• Verilen metin:

+-------+

Ali Tezel'in hakim ve savcıyı BES'ten çıkaran savunması
Tezel'e her soruyu sorduktan sonra BES'i enine boyuna öğrenen hakim ve savcı, içinde bulundukları sistemin ortalama bir mevduat biriktirme kadar bile bir getiri sağlamadığını görünce gidip BES katılımcılıklarını sona erdirmişler.
Ali Tezel'i 1990'lı yılların ortalarından bu yana tanıyorum.
SSK müfettişi olarak İstanbul'a ilk geldiği günlerdi. O sıralarda Mehmet Ali Ilıcak'ın Akşam gazetesinde çalışıyordum. Yazı İşleri Müdürü Cengiz Kahraman ile irtibat kurmuş, bir gün çıkıp geldi.
Oturup sohbet ettik. "Sigorta konuları okuyucunun çok ilgisini çeker. Bana bir köşe verin. Orada okuyuculardan gelen soruları cevaplayayım. Bu bir kişinin sorusu gibi olabilir ama aslında yüzlerce kişi o soruda kendini bulur" dedi.
Bunun karşılığında mütevazı bir rakam istedi. "Bizim işin her tarafı rüşvetle dönüyor. Bu rakamı bana verirseniz ben rüşvete bulaşmadan İstanbul'un zor şartlarında geçimimi sağlarım, siz de yeni bir okuyucu kitlesine kapı açarsınız" dedi.
Yönetimle konuşuldu, bir şekilde başlandı. Kerim Subengi adıyla yazdığı köşesine ilk zamanlar haftada bir kaç mektup ancak geliyordu. Sosyal güvenlik köşesi öyle ilgi çeker hale geldi ki, bir süre sonra gazeteye gelen mektupların abartısız söylüyorum yarısı Kerim Subengi'ye akar olmuştu.
Aradan yıllar geçti. Ali Tezel gazetede gösterdiği başarıyı daha sonra ekranlara taşıdı. Cesurca yaptığı değerlendirmeler sayesinde haklı bir şöhret yaptı. Kamudan ayrıldı, şimdi serbest olarak sosyal güvenlik konularında danışmanlık veriyor.

+-------+

• Alıntılanan veriler:
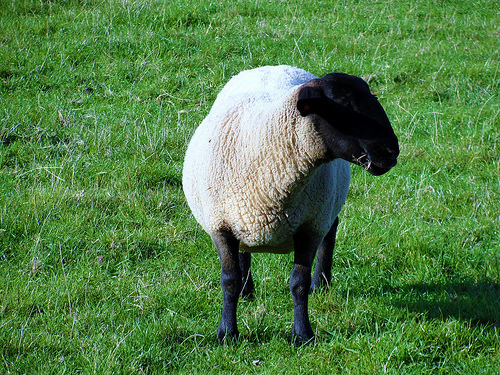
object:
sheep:
[181, 65, 403, 348]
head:
[296, 72, 402, 178]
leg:
[288, 229, 318, 346]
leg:
[310, 216, 341, 293]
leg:
[210, 230, 244, 342]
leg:
[239, 249, 256, 302]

+-------+

• Bilgileri kullanarak:
A) Ali Tezel hakkındaki metne göre Tezel, gazetedeki köşesini hangi adla yazıyordu?
B) Ali Tezel hakkındaki metinde "SSK müfettişi olarak" sözcüklerini içeren yerle başlayıp "gün çıkıp geldi." ile biten bölümü harfi harfine yazın.
Bu malzeme, metinden bağımsız ayrı bir kaynaktır.

• Soruların yanıtları:
A) Kerim Subengi adıyla yazıyordu.

B)
SSK müfettişi olarak İstanbul'a ilk geldiği günlerdi. O sıralarda Mehmet Ali Ilıcak'ın Akşam gazetesinde çalışıyordum. Yazı İşleri Müdürü Cengiz Kahraman ile irtibat kurmuş, bir gün çıkıp geldi.